7. Robert Godes, Founder, President and CTO of Brillouin Energy Corporation
“The trend that will affect all industries looking at blockchain is the scalability trend. There are numerous initiatives underway to scale blockchain to a level needed to serve industries. None have succeeded yet in providing scale without sacrificing security or decentralization or some other key component of blockchain.”
8. Assaf Ben-Or, CEO and Founder of Greeneum
“The number one trend will be the implementation and experimentation of peer-to-peer (P2P) energy trading both on the local and global scale. The transition to decentralized, efficient and renewable energy will be the big thing for 2019. We will see evidence of more pilots and case studies trying different approaches to meet that objective.
Many companies will be more open minded to implement these new solutions and check how the market reacts with it. Utilities and energy companies in Europe, US and elsewhere will change their traditional business model for new ones.
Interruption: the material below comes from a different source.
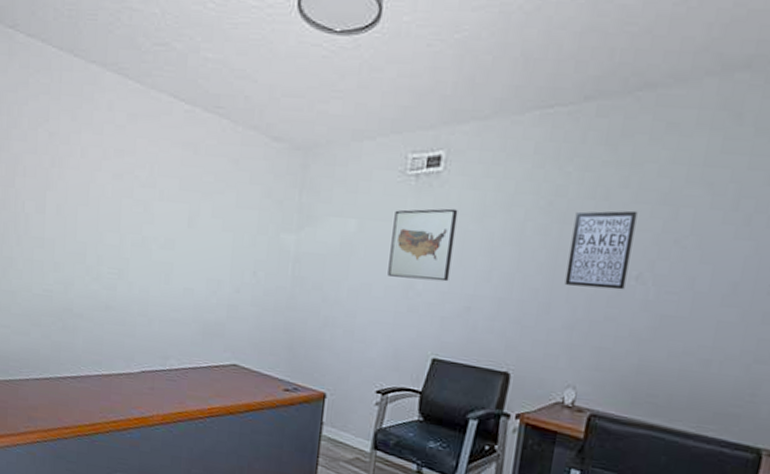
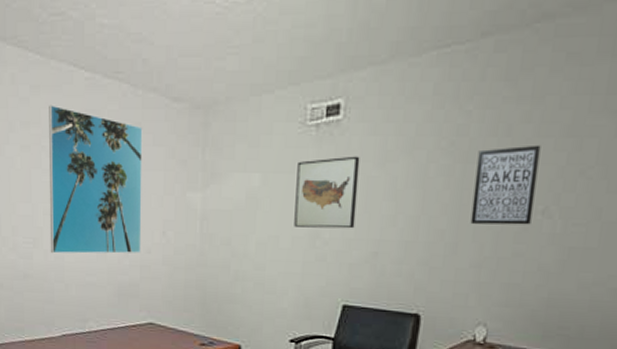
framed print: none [135,134,240,292] -> present [49,105,143,254]

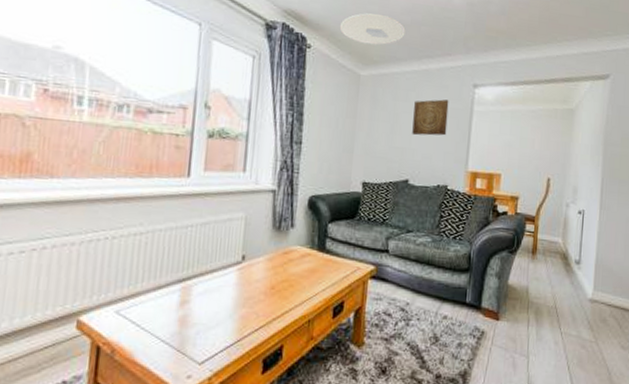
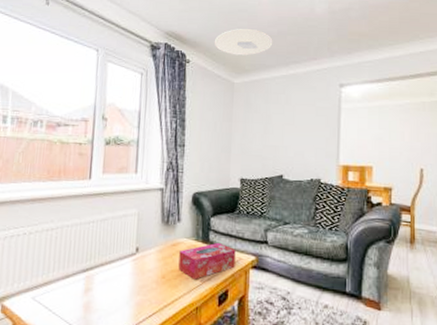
tissue box: none [290,250,354,290] -> present [178,242,236,280]
wall art: present [412,99,449,136] -> none [284,100,317,134]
Having the growing need for energy sources in distant areas and lack of infrastructure will push the emerging market to implement microgrids and secure ways to monitor and manage the energy supply chain.”
9. Braden Perry, Litigation, Regulatory and Government Investigations Attorney with Kennyhertz Perry
“In the near future, renewable energy credit trading will likely be one of the biggest trends due to the complexities inherent in the system and the potential for double-counting. Peer-to-peer energy trading and uses in distributed energy resources also have significant potential.”